Hey everyone! I've been using the ws2812's almost exclusively for a couple years now

Hey everyone! I’ve been using the ws2812’s almost exclusively for a couple years now and I want to make the switch to the APA 102’s for obvious speed benefits !

However, I want to make sure I’m not just going to run into a bottleneck somewhere else. If some of you could help clarify a few things I would be super grateful! : )

As I understand it now, the refresh rate is WAY faster than ws28xx family, but what’s the longest strip one could have while maintaining 60 fps? Is there a way to calculate this?

The octows2811 library as I understand it has a way of multi tasking the led updating, which makes it more efficient.
However, I would assume the much faster refresh rate of apa-102 combined with fastLED and teensy 3.1 would be faster for more leds, right? or wrong?

  1. (not a fastLED question but related)
    Do systems like Beaglebone or raspberry pi handle this multi tasking better for something like apa102’s since their processors are able to multi task?

Using the Octows2811 adapter board and it’s library I can push around 4000 ws2812b’s at 60 fps, but much more than that I start to notice a slow down.

Of course part of this process for me is generating my led data on a pc and sending it over serial to said teensy 3.1, so serial limitations might also be playing a factor.

Thanks for your time!
Lucas

(note: First off - there’s “refresh rate”, aka how many PWM cycles per second does the led have - the WS2811’s have about 400 and the APA102’s have about 20,000. Then there’s data rate, which is how fast you can write data to the leds, which I believe is what you are referring to when you say refresh rate)

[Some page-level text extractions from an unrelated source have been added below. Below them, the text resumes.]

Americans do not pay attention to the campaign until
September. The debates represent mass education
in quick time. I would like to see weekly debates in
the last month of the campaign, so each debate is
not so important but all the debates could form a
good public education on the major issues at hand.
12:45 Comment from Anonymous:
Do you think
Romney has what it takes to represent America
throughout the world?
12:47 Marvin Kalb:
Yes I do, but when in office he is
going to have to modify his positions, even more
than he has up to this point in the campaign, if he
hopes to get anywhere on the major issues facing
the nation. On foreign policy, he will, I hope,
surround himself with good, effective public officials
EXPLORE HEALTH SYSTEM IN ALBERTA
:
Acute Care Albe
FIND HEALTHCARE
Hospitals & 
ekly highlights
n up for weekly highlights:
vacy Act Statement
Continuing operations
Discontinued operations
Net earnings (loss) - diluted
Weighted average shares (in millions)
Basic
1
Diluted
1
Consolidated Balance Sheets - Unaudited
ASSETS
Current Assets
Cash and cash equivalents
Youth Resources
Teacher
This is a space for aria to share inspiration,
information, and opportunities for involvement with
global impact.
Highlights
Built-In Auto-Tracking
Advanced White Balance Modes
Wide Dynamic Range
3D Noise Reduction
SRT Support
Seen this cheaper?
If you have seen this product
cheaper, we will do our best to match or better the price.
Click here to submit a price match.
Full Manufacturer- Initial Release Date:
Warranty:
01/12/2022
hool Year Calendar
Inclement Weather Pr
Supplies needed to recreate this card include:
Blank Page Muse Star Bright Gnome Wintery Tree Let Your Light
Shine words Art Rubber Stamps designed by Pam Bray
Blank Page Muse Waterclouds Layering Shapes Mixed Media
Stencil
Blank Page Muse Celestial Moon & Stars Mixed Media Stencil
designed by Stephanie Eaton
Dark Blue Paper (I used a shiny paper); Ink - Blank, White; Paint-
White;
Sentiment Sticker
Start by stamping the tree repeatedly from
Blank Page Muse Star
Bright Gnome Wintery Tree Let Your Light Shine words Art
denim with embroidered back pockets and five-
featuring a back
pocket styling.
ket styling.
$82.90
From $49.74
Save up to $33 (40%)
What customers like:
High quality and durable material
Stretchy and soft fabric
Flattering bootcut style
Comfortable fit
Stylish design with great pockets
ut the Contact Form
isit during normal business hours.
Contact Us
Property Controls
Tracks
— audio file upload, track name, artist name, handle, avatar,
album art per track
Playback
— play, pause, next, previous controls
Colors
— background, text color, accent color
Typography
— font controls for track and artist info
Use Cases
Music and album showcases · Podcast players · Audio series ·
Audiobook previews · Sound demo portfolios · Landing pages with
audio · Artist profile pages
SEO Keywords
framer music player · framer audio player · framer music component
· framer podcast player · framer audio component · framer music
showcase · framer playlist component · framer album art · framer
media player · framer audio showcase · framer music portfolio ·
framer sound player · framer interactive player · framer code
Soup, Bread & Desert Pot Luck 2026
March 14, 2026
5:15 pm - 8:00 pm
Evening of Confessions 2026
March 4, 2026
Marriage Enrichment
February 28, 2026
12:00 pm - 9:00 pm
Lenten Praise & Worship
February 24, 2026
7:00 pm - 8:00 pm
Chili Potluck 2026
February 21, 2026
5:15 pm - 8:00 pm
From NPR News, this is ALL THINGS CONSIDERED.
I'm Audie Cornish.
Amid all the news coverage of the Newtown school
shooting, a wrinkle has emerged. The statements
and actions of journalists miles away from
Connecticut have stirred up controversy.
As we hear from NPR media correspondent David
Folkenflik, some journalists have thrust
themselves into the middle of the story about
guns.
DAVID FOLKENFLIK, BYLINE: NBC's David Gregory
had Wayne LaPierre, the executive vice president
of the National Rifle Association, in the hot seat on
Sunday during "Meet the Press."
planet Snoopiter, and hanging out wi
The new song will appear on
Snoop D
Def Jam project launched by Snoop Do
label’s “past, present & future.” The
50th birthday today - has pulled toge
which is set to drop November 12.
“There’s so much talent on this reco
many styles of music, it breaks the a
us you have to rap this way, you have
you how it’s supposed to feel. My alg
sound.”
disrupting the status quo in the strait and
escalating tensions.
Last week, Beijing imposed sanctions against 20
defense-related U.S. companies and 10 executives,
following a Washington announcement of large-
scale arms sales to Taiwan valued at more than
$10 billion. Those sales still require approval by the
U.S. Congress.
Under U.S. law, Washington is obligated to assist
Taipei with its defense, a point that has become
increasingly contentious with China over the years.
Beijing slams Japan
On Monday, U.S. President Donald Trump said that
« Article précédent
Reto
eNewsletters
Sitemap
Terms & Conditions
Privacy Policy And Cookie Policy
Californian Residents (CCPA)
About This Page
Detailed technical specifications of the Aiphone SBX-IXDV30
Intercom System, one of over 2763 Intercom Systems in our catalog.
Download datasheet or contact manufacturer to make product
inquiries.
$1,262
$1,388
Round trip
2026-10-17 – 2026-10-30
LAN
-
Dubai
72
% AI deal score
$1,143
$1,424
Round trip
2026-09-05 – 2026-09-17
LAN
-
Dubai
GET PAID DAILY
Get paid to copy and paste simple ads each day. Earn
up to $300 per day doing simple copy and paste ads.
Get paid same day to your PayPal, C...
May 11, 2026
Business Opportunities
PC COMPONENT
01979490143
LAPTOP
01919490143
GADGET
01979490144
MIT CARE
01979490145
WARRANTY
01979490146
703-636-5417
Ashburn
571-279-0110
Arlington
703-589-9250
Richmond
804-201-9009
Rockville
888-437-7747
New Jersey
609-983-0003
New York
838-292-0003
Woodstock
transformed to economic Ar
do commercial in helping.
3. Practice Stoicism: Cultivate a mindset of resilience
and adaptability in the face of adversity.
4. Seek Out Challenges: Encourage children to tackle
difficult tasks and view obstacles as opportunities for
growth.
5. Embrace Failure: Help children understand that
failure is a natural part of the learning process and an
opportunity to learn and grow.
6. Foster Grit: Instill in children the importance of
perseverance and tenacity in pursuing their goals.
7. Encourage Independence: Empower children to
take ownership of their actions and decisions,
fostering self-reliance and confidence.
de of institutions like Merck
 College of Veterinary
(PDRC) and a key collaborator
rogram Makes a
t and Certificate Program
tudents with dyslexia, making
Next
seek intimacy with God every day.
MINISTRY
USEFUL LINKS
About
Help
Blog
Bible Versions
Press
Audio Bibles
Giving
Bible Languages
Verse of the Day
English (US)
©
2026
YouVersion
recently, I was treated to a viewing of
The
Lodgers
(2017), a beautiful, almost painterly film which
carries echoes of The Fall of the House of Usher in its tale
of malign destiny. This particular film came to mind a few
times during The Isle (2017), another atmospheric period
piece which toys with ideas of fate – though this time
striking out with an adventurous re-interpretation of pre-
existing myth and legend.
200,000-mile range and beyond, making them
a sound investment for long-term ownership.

  1. So there’s two pieces to what affects your frame rate. There’s the “how long does it take to write out a frame of led data?” This is where the data rate of the led chipsets come in. The WS2811’s are 800kbps, if you’re using OctoWS2811 then the data rate, combined, is 6.4Mbps. Meanwhile, APA102s are 24Mbps, possibly higher. The other piece is how much CPU time you spend computing (or, in your case, transferring) frame data.

  2. It does, and yes, I believe the APA102 data rates are high enough to negate most of that benefit.

  3. Likely but for reasons that have less to do with multitasking and more to do with much faster CPU cores.

Honestly, though, if you are computing LED data on a computer and pushing it down usb, you should be using the fadecandy board to drive WS2812s.

This is a ton of really helpful info, thank you!
It sounds like a no brainer to switch to apa102 from what you’re saying.

As for the fade candy, I have gone the route of teensy as I could make each of the octo’s 8 pins represent an led panel which made wiring and overall cost easier / cheaper with only 1 usb / serial connection per 8 panels.

Are there any advantages to fadecandy over teensy/ fastLED for smaller led counts under 512?

Or would 8 fadecandies be more efficient than 1 teensy ?

Fadecandy drives 8 WS2812 lines in parallel. It’s basically teensy’s hardware but with custom firmware that will drive the leds at 400hz and gives you some really advanced dithering/update rates (though it limits you to 64 leds per strip, so 512 leds per fade candy board).

If you are computing led data on a PC and sending it down the line, fadecandy’s stupidly-high-efficiency USB implementation and dithering/interpolation buys you a lot, quality wise.

My goal with FastLED is really to focus on people who are doing everything for their leds on the MCU (e.g. I regularly drive a couple thousand leds just from a teensy 3.1, no PC required).

That makes sense! You’ve done amazing work with fastLED.

As my projects have gotten more involved with pixel mapping and video/reactive content I’ve moved towards using touch designer to stream data to led’s.

However as that’s opened the door for calculating animations in a more visual way on a much larger scale it’s also introduced the issue of communicating with that many pixels efficiently!